### Input
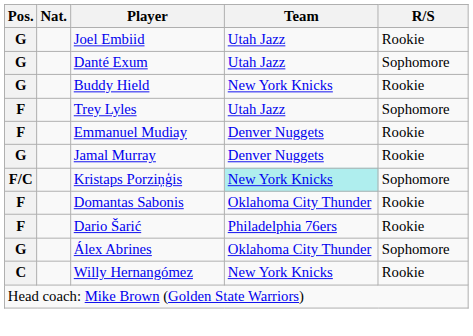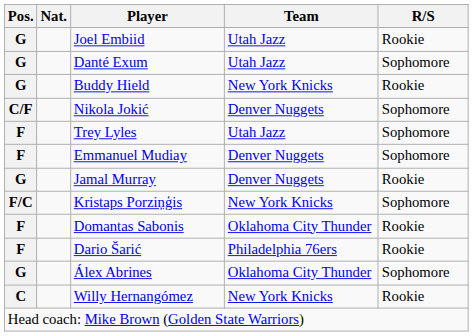+ row: C/F | Nikola Jokić | Denver Nuggets | Sophomore
Emmanuel Mudiay | R/S: Rookie -> Sophomore
Kristaps Porziņģis | Team: paleturquoise background -> no background
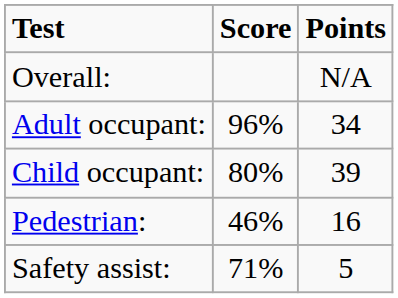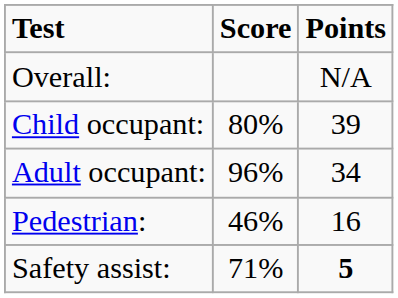rows swapped: Adult occupant: <-> Child occupant:
Safety assist: | Points: normal -> bold
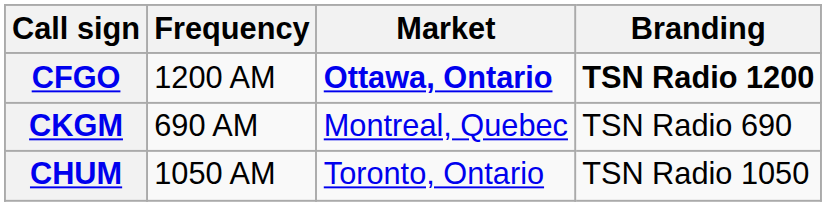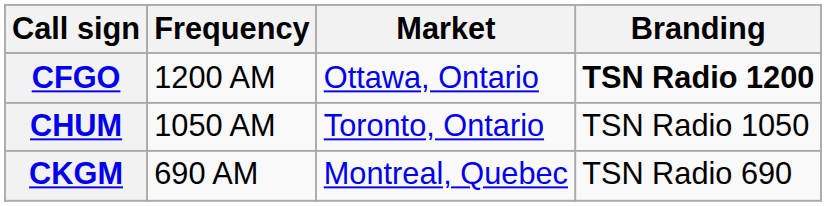CFGO | Market: bold -> normal
rows swapped: CHUM <-> CKGM
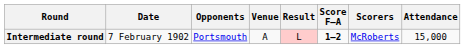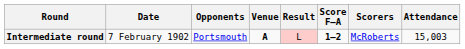Intermediate round | Venue: normal -> bold
Intermediate round | Attendance: 15,000 -> 15,003
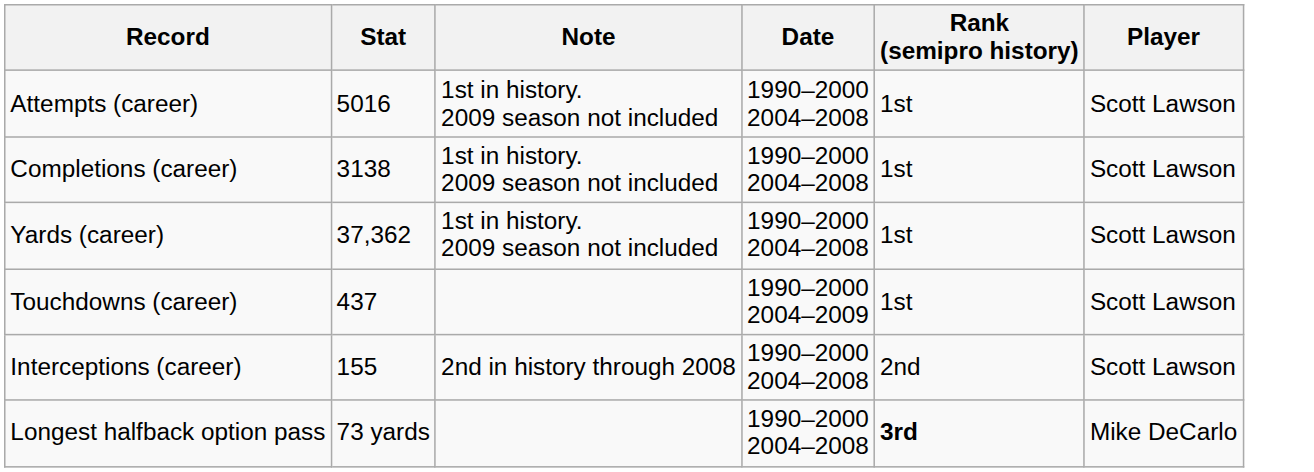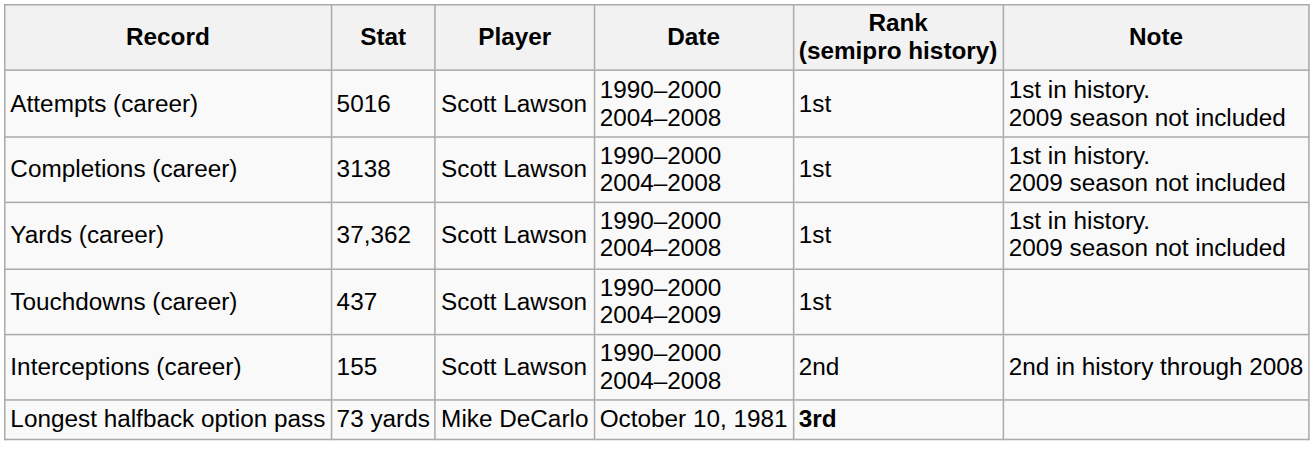columns swapped: Player <-> Note
Longest halfback option pass | Date: 1990–2000 2004–2008 -> October 10, 1981
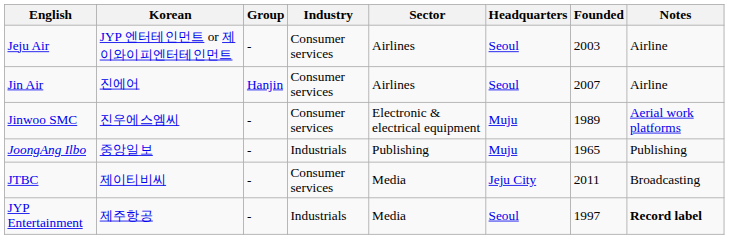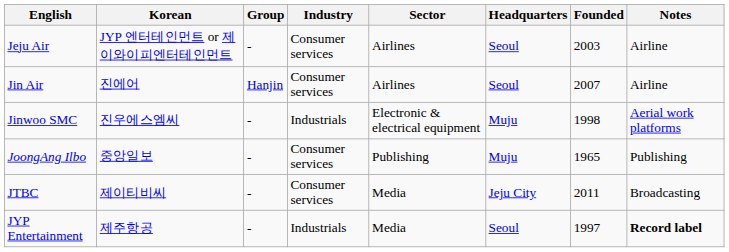Jinwoo SMC | Industry: Consumer services -> Industrials
Jinwoo SMC | Founded: 1989 -> 1998
JoongAng Ilbo | Industry: Industrials -> Consumer services
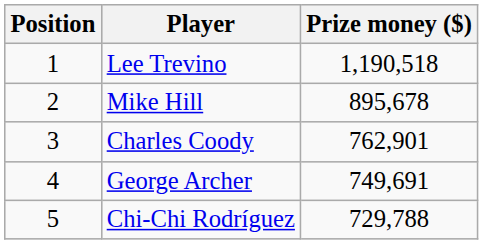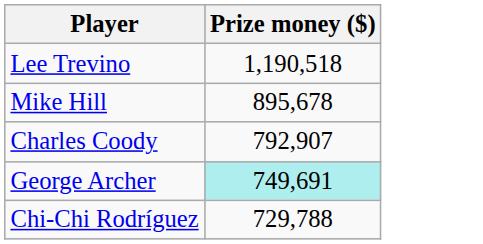- column: Position | 1 | 2 | 3 | 4 | 5
Charles Coody | Prize money ($): 762,901 -> 792,907
George Archer | Prize money ($): no background -> paleturquoise background
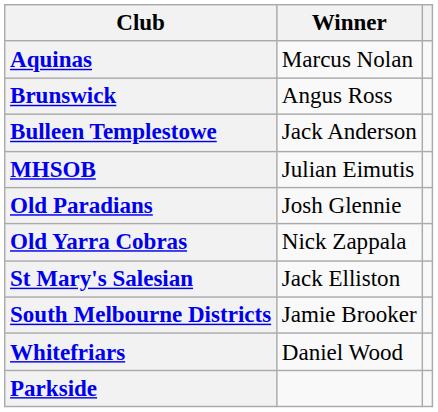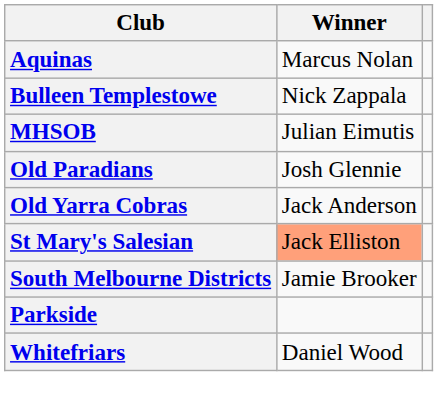- row: Brunswick | Angus Ross
Bulleen Templestowe | Winner: Jack Anderson -> Nick Zappala
Old Yarra Cobras | Winner: Nick Zappala -> Jack Anderson
St Mary's Salesian | Winner: no background -> lightsalmon background
rows swapped: Parkside <-> Whitefriars
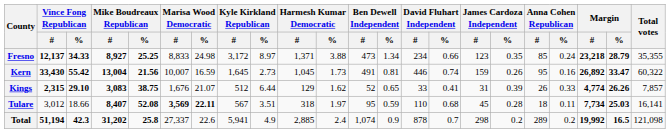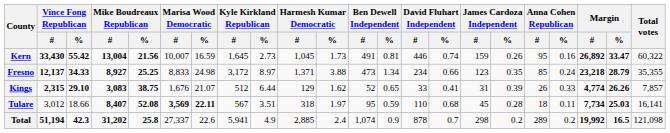rows swapped: Fresno <-> Kern
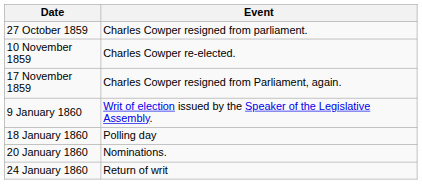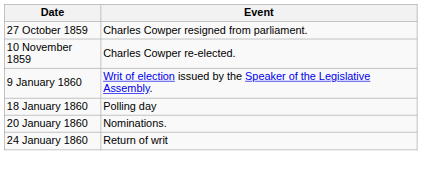- row: 17 November 1859 | Charles Cowper resigned from Parliament, again.
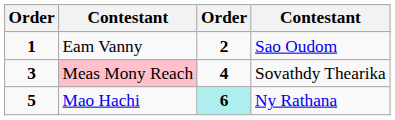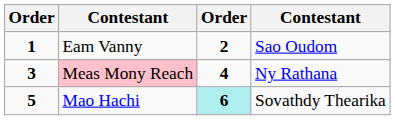Meas Mony Reach | column 4: Sovathdy Thearika -> Ny Rathana
Mao Hachi | column 4: Ny Rathana -> Sovathdy Thearika
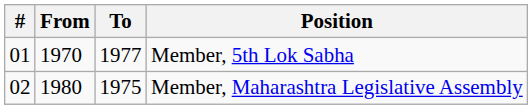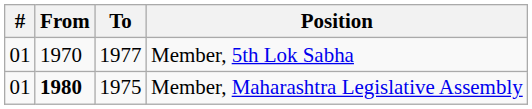Member, Maharashtra Legislative Assembly | #: 02 -> 01
Member, Maharashtra Legislative Assembly | From: normal -> bold
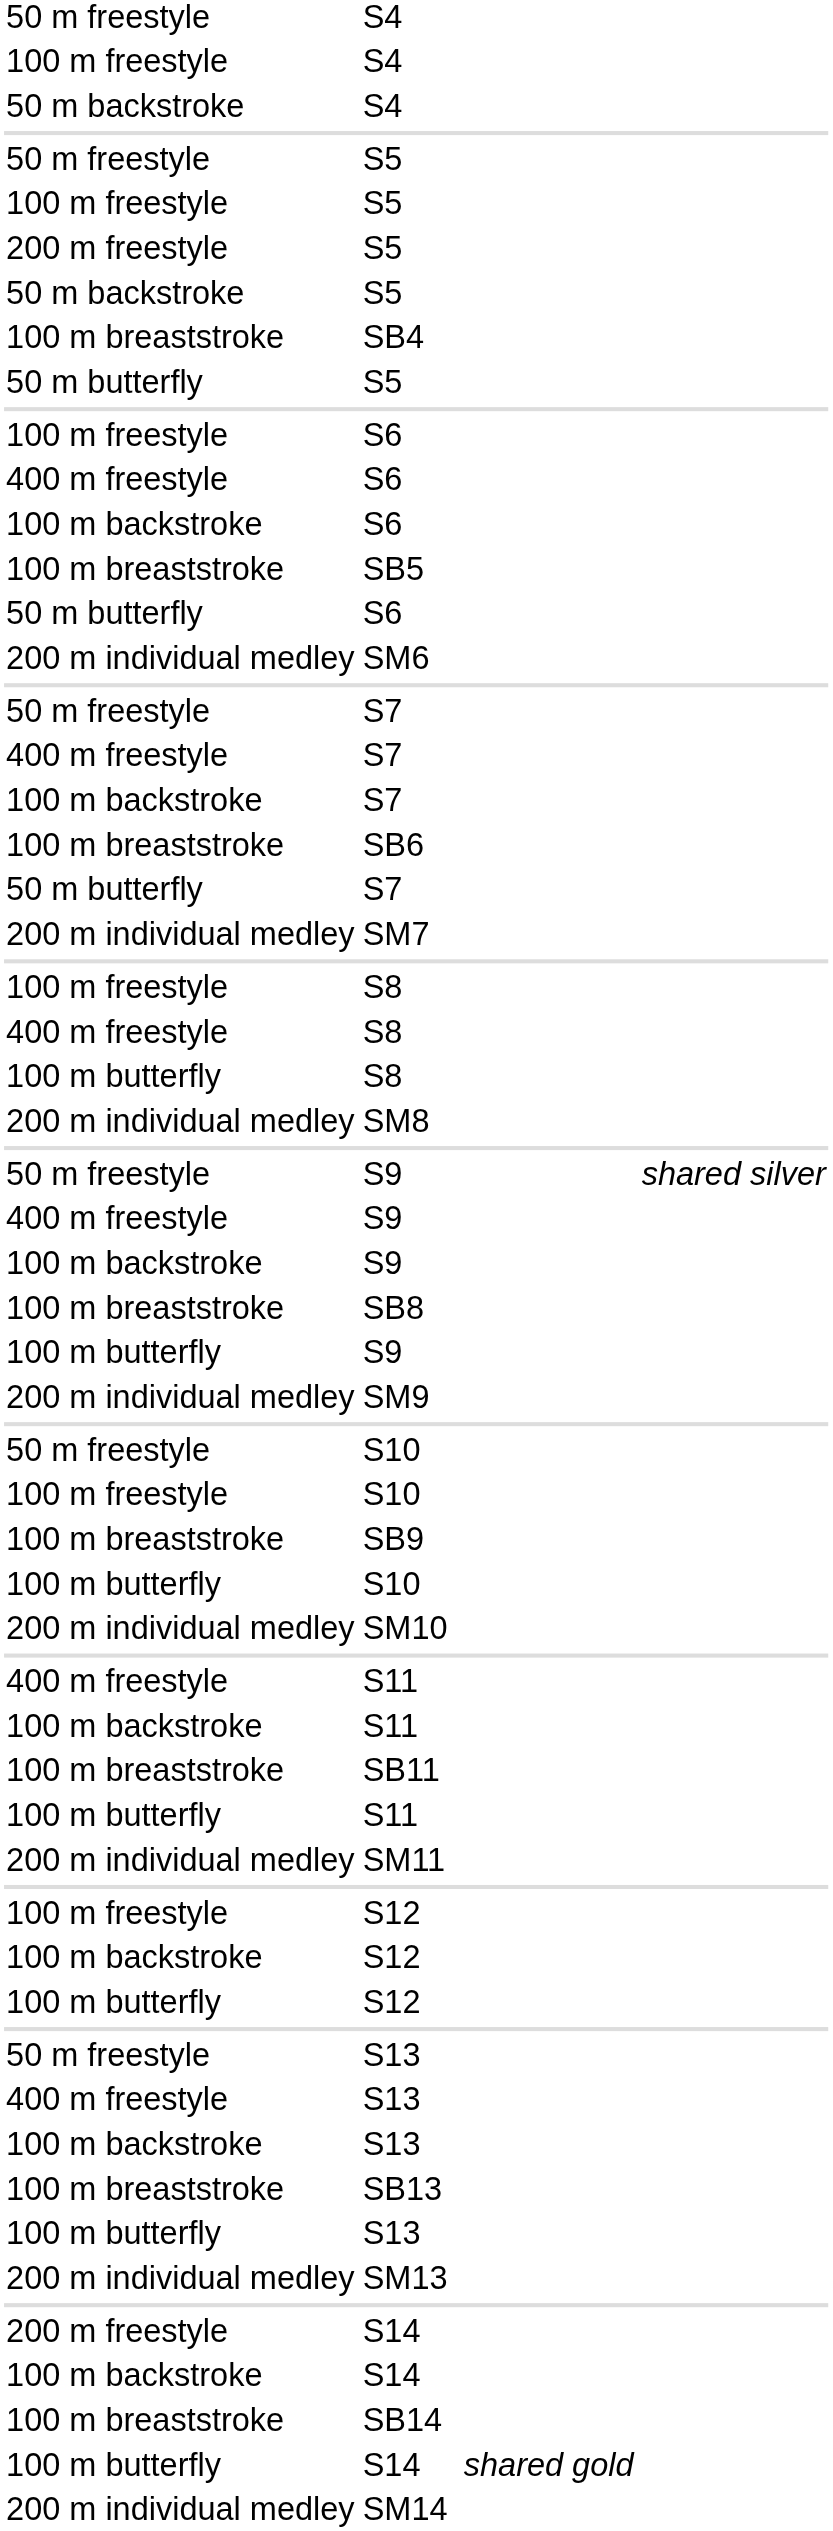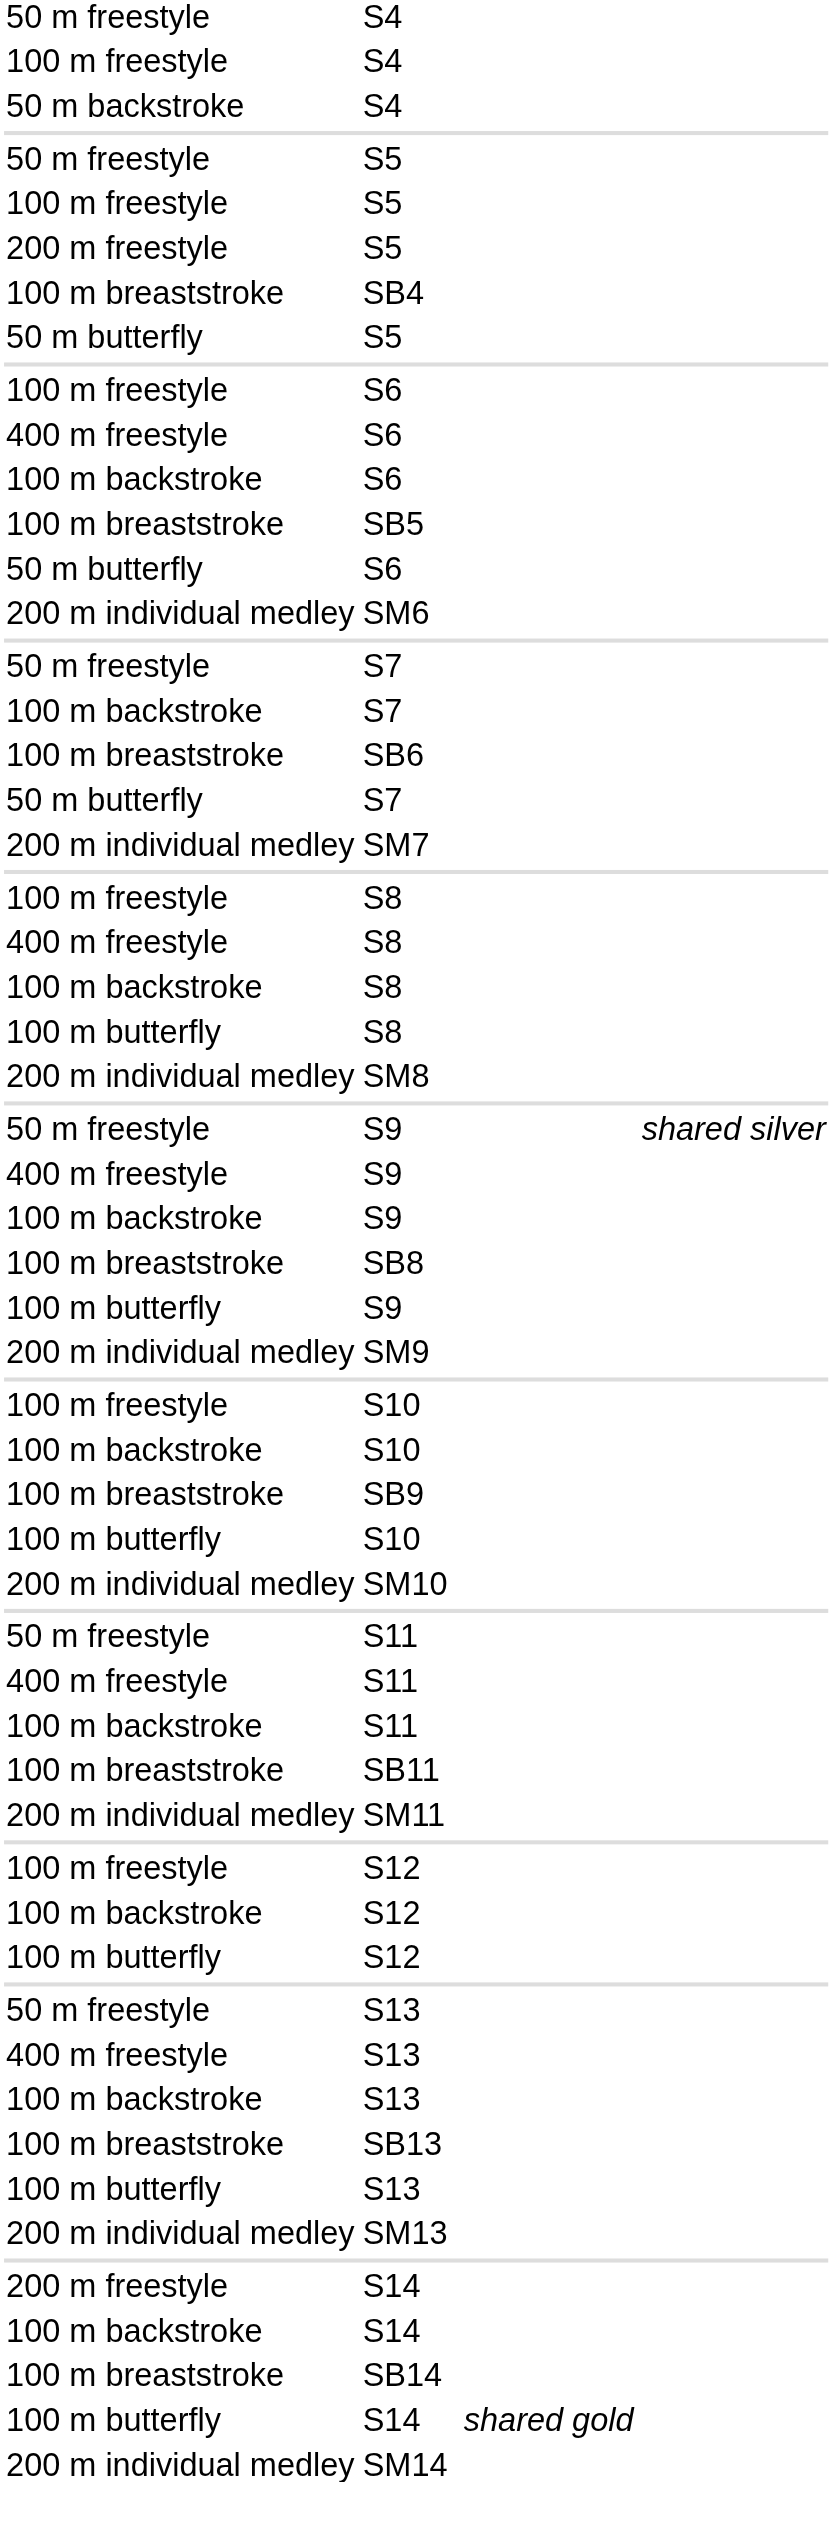- row: 50 m backstroke | S5
- row: 400 m freestyle | S7
+ row: 100 m backstroke | S8
- row: 50 m freestyle | S10
+ row: 100 m backstroke | S10
+ row: 50 m freestyle | S11
- row: 100 m butterfly | S11
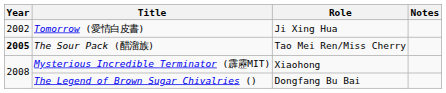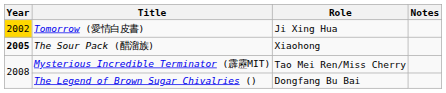Tomorrow (愛情白皮書) | Year: no background -> gold background
The Sour Pack (醋溜族) | Role: Tao Mei Ren/Miss Cherry -> Xiaohong
Mysterious Incredible Terminator (霹靂MIT) | Role: Xiaohong -> Tao Mei Ren/Miss Cherry
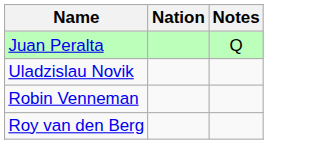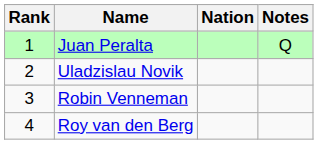+ column: Rank | 1 | 2 | 3 | 4
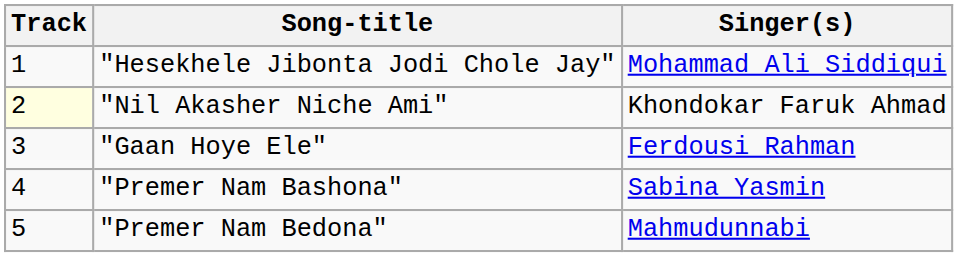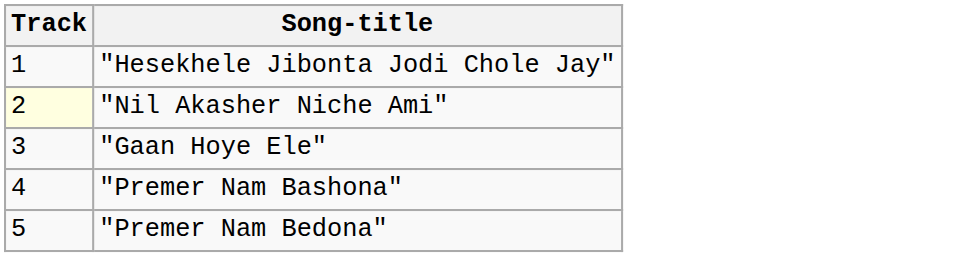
######
→ **Do this**: Print each line of the data above word for word, omitting the pictures.

→ **Task answer**:
+ row: C/F | Nikola Jokić | Denver Nuggets | Sophomore
Emmanuel Mudiay | R/S: Rookie -> Sophomore
Kristaps Porziņģis | Team: paleturquoise background -> no background
rows swapped: Adult occupant: <-> Child occupant:
Safety assist: | Points: normal -> bold
CFGO | Market: bold -> normal
rows swapped: CHUM <-> CKGM
Intermediate round | Venue: normal -> bold
Intermediate round | Attendance: 15,000 -> 15,003
columns swapped: Player <-> Note
Longest halfback option pass | Date: 1990–2000 2004–2008 -> October 10, 1981
Jinwoo SMC | Industry: Consumer services -> Industrials
Jinwoo SMC | Founded: 1989 -> 1998
JoongAng Ilbo | Industry: Industrials -> Consumer services
- column: Position | 1 | 2 | 3 | 4 | 5
Charles Coody | Prize money ($): 762,901 -> 792,907
George Archer | Prize money ($): no background -> paleturquoise background
- row: Brunswick | Angus Ross
Bulleen Templestowe | Winner: Jack Anderson -> Nick Zappala
Old Yarra Cobras | Winner: Nick Zappala -> Jack Anderson
St Mary's Salesian | Winner: no background -> lightsalmon background
rows swapped: Parkside <-> Whitefriars
rows swapped: Fresno <-> Kern
- row: 17 November 1859 | Charles Cowper resigned from Parliament, again.
Meas Mony Reach | column 4: Sovathdy Thearika -> Ny Rathana
Mao Hachi | column 4: Ny Rathana -> Sovathdy Thearika
Member, Maharashtra Legislative Assembly | #: 02 -> 01
Member, Maharashtra Legislative Assembly | From: normal -> bold
- row: 50 m backstroke | S5
- row: 400 m freestyle | S7
+ row: 100 m backstroke | S8
- row: 50 m freestyle | S10
+ row: 100 m backstroke | S10
+ row: 50 m freestyle | S11
- row: 100 m butterfly | S11
Tomorrow (愛情白皮書) | Year: no background -> gold background
The Sour Pack (醋溜族) | Role: Tao Mei Ren/Miss Cherry -> Xiaohong
Mysterious Incredible Terminator (霹靂MIT) | Role: Xiaohong -> Tao Mei Ren/Miss Cherry
+ column: Rank | 1 | 2 | 3 | 4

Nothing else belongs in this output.